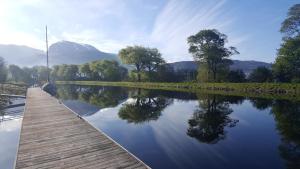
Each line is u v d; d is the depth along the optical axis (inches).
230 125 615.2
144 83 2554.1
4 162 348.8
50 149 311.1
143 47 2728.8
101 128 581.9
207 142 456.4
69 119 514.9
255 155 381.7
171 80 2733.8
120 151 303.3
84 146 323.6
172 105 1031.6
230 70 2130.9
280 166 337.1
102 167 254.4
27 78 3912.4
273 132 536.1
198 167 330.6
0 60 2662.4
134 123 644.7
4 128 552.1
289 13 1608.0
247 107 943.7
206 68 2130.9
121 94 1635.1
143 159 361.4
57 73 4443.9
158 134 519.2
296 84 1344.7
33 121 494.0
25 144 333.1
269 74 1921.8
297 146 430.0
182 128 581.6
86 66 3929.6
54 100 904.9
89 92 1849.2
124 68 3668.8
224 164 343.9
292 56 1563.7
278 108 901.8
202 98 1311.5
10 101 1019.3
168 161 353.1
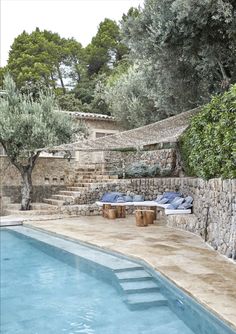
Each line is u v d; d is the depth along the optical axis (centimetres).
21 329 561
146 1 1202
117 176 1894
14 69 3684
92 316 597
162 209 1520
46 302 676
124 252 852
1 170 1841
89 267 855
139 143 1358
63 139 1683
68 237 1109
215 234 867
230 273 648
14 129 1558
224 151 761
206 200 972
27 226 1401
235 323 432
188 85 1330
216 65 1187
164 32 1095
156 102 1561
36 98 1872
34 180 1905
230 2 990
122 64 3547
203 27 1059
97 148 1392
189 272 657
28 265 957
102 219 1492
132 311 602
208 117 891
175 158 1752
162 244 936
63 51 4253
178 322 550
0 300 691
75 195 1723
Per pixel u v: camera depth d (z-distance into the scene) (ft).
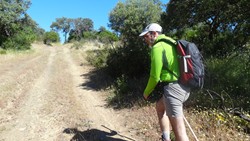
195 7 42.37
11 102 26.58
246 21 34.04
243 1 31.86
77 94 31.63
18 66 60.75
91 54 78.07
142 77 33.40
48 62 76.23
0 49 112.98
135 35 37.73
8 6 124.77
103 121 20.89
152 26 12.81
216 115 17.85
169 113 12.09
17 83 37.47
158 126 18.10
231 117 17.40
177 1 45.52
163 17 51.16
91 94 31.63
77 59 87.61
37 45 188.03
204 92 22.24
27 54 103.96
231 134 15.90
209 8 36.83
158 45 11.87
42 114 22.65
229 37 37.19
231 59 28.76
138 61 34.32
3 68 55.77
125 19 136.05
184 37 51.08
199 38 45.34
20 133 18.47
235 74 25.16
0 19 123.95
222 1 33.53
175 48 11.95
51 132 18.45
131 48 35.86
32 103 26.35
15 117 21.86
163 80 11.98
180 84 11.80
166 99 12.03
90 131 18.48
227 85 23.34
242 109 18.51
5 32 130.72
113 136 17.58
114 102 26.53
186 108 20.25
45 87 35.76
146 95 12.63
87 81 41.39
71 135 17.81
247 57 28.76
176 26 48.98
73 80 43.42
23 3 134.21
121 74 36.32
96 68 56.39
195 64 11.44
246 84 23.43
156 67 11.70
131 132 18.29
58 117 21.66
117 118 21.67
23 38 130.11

▶ [EXERCISE PROMPT]: Copy every line that contains "optical" from the listing above.

▶ [ANSWER SECTION]:
Each line is u v d; d is the depth along the optical axis (inches).
Each line is u v d; d is the depth along the optical axis (centimetres).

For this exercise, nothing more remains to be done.